Jawaban Oom Hans menarik. Menurutnya boleh saja pakai teori kambing hitam, malah ia tahu ada pelbagai teori yang mirip-mirip yang sudah pernah dipakai: teori silih, denda, ganti rugi, melunasi hutang. Tetapi apa akan sampai ke pokok yang mau disampaikan Kidung itu sendiri? Begitu tantang Oom Hans. Menurut beliau, bila diamat-amati, yang hendak disampaikan dalam kidung tadi ialah peran sang hamba mendamaikan kembali manusia dengan Yang Ilahi. Malah bisa dikatakan lebih tajam lagi, sang hamba mengajak kemanusiaan mengenali kembali jejak-jejak Yang Ilahi dalam diri sang hamba yang semakin sulit dikenal karena manusia semakin kehilangan kepekaan ke sana. Yang dilakukan hamba itu ialah menunjukkan bahwa keburukan serta kekerasan manusia itu ialah kenyataan yang tidak bisa didiamkan.

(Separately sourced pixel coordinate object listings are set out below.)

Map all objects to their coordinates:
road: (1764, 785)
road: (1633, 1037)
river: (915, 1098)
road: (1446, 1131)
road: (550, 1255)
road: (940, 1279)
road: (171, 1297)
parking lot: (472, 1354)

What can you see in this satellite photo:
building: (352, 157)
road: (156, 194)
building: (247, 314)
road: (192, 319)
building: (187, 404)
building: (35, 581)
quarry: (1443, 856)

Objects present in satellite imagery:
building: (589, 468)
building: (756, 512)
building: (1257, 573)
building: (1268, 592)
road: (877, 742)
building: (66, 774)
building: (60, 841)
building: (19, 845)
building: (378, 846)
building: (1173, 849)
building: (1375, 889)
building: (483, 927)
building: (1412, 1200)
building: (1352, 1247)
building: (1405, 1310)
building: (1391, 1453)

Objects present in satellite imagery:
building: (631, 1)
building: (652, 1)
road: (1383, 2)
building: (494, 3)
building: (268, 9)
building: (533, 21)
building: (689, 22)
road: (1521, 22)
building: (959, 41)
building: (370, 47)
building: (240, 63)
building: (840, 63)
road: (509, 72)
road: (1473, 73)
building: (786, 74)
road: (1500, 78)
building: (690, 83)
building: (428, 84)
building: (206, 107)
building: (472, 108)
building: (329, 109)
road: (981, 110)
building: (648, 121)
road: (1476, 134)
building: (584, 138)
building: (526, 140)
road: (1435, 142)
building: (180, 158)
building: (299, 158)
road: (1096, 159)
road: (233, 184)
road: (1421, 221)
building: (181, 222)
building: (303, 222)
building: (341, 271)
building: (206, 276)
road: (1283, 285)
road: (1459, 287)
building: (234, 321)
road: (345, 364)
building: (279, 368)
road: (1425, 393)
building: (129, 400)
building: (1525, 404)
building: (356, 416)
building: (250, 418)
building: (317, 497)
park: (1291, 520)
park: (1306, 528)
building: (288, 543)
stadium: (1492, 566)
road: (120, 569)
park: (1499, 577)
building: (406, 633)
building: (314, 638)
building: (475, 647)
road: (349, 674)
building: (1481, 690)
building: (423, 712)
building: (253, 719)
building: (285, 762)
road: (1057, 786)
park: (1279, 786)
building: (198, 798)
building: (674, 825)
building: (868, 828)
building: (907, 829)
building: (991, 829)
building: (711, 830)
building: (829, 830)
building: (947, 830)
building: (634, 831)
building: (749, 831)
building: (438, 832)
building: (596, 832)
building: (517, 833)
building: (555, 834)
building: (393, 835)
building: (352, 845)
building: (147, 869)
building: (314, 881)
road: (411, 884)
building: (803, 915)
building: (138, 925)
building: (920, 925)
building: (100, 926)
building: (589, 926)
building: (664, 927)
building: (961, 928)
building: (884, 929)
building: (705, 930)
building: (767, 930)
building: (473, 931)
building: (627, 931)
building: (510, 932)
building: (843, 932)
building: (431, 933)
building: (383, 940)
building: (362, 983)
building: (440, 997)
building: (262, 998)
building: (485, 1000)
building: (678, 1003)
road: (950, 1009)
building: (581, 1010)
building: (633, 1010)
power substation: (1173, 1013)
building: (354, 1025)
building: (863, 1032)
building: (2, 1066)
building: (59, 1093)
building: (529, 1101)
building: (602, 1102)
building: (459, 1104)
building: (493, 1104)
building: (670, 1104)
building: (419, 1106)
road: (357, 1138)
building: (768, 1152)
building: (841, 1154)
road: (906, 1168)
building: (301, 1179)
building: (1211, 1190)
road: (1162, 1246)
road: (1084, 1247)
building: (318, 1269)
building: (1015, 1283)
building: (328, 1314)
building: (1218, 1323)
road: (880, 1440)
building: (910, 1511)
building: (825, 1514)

Oom Hans menyarankan agar teks kidung tadi dibaca dengan empati, sampai bisa rada ikut berpikir dan merasa seperti penyairnya yang lambat laun menyadari bahwa kebobrokan dalam diri kemanusiaan – yakni penderitaan sang hamba – sebenarnya ialah penderitaan masing-masing kita, hanya kita telah terlalu mengemohi dan melupakannya dan ingin melimpahkan ke pihak lain, mengkambinghitamkannya. Lebih ironi lagi, orang malah menganggap bahwa Yang Maha Kuasa juga berlaku begitu: melimpahkan hukuman yang mestinya dijatuhkan ke umat manusia semuanya hanya kepada hambanya yang setia ini. Ayat 4 dan 10 itu sebaiknya dibaca sebagai pernyataan ironi sehingga orang bisa berpikir, bukan diambilalih sebagai dasar penegasan teologis mengenai kelakuan Yang Ilahi menuntut tumbal. Oom Hans menyarankan agar kidung itu dan tentunya kisah sengsara Yesus hendaknya didalami sebagai penjernihan batin guna mengenali keadaan manusia yang tidak menyadarinya penderitaan yang hakiki: sisi kemanusiaan yang gagal menampilkan kehadiran ilahi, dan hanya kekerasan yang entah dari mana muncul. Sang hamba dalam kidung itu menggugah orang untuk mulai sadar akan ketimpangan ini. Juga penderitaan dan kematian Yesus di kayu salib hendaknya membuat orang berpikir kembali mengenai kemanusiaan sendiri. Bila ini tafsir ini diteruskan, kita memang tidak perlu memakai gagasan tumbal atau kambing hitam dan teori-teori lain yang sifatnya statis, hanya potret kaku dua dimensi. Yang disarankan Oom Hans ialah melatih kepekaan batin mengenali jejak-jejak ilahi dalam kemanusiaan sendiri sejelek, sehina apapun. Dan jejak-jejakNya akan makin terang dan membawa kedekatNya sendiri.